In den USA erhofft man sich ebenso große Absatzchancen, was sich auch mit den Prognosen der Marktforscher deckt. So wird zwar für die nächsten zwei Jahre von einer Ablaufphase gesprochen, danach aber sei durchaus ans große Geschäft gedacht - ein Geschäft, in dem IBM die "Marktführung" behalten wolle, wie es in Zürich hieß. Die Konkurrenz beschränke sich heute meist auf Sprachsteuerungen, biete aber keine Umwandlung von Sprache in geschriebenen Text an.

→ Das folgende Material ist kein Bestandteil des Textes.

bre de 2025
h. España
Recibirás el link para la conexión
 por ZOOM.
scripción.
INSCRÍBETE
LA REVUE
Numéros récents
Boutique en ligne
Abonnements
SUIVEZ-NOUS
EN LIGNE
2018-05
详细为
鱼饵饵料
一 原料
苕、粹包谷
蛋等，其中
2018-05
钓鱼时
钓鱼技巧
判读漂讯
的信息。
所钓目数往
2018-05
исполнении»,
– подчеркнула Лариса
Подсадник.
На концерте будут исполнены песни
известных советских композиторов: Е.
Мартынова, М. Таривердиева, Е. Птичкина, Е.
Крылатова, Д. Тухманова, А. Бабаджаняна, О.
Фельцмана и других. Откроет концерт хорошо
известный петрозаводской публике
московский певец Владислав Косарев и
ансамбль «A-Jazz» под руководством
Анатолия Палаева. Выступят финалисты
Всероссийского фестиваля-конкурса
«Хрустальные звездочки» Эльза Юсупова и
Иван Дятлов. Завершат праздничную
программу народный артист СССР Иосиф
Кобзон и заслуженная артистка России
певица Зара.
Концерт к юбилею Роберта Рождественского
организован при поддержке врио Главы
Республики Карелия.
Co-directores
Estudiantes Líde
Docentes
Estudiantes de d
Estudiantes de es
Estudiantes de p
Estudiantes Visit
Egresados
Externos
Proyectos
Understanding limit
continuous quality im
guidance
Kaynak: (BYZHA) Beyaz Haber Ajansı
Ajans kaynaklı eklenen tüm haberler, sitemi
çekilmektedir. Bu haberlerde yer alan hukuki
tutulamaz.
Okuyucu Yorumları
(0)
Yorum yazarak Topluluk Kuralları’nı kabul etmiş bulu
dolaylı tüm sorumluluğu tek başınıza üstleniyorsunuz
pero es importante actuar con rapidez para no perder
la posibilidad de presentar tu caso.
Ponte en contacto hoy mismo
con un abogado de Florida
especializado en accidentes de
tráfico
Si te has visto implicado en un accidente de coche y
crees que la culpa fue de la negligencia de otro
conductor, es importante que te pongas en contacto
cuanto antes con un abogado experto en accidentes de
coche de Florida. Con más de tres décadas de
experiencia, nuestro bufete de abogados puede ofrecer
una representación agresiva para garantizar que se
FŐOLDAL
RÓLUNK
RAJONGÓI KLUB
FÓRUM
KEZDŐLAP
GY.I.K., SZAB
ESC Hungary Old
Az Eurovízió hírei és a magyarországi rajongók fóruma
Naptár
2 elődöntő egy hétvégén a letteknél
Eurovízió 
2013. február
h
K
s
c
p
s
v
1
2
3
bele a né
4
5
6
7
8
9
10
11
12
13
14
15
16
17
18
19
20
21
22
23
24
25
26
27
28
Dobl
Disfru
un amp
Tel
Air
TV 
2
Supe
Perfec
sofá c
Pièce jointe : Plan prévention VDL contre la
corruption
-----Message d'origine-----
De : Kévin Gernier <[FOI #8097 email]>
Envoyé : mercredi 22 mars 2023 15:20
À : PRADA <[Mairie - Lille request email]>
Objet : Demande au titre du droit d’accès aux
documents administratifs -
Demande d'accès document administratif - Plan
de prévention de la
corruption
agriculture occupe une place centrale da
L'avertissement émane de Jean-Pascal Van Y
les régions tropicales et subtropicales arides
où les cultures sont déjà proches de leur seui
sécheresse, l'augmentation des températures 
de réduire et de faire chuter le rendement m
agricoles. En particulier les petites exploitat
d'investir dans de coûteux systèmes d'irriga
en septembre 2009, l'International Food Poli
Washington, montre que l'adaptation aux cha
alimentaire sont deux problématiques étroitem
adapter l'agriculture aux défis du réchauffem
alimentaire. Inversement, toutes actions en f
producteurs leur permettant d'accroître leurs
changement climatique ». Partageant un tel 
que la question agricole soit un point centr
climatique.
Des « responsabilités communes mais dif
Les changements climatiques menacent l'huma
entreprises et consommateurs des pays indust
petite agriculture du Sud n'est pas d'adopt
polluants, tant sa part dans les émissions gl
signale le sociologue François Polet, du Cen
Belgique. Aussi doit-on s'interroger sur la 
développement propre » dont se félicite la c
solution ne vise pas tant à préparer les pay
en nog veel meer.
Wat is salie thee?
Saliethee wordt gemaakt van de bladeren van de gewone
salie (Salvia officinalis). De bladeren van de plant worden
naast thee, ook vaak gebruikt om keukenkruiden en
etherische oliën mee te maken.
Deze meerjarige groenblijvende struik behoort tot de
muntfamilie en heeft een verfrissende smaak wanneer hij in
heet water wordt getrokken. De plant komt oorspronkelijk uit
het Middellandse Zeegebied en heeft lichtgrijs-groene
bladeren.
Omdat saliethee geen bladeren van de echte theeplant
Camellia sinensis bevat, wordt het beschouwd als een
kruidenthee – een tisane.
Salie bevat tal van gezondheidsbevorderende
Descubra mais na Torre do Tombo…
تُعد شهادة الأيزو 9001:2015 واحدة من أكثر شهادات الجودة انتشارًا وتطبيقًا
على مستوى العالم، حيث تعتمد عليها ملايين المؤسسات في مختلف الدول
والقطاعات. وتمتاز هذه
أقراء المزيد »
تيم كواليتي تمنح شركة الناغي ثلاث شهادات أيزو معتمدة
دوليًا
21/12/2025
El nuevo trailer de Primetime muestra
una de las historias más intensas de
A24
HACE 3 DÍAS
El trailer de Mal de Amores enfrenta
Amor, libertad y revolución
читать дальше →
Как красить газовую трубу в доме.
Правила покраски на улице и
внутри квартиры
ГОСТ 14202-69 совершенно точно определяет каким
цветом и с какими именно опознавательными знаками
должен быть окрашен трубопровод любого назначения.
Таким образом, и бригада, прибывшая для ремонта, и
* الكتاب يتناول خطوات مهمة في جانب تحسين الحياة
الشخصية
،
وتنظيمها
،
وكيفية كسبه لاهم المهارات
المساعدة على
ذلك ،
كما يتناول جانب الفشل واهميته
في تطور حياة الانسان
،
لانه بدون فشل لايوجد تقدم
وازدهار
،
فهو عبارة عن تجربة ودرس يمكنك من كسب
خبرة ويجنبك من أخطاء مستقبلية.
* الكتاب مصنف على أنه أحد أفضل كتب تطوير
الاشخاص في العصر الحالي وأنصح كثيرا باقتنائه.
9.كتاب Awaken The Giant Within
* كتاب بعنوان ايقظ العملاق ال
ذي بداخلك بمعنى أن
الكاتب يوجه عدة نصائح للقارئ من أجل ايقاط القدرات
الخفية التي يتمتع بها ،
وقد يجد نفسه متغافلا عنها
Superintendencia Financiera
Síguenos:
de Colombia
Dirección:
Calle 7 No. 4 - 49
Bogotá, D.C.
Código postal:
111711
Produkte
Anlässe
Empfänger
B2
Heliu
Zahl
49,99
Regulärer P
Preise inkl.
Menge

*David Rosenthal ist frei Journalist in Zürich

Die Voraussetzungen

Ein Spracherkennungs-Arbeitsplatz kostet zusammen mit der benötigten RISC-Workstation rund 30 000 bis 40 000 Mark. Rund 8000 Mark davon werden für die Software (unter AIX) und die benötigten Spracherkennungs- und Audiokarten ausgegeben, der Rest ist für eine RS/6000-Workstation veranschlagt.

Das System kann auch in Netzwerkumgebungen als Client-Server-Lösung eingesetzt werden: Die eigentliche Spracherkennung läuft auf einem RS/6000-Server ab; als Client kommt beim Benutzer entweder ein weiterer RS/6000-Rechner oder ein herkömmlicher PC unter OS/2 in Frage. Das System ist in deutscher, französischer, italienischer und englischer Sprache schrittweise zwischen Dezember 1992 und Mai 1993 verfügbar.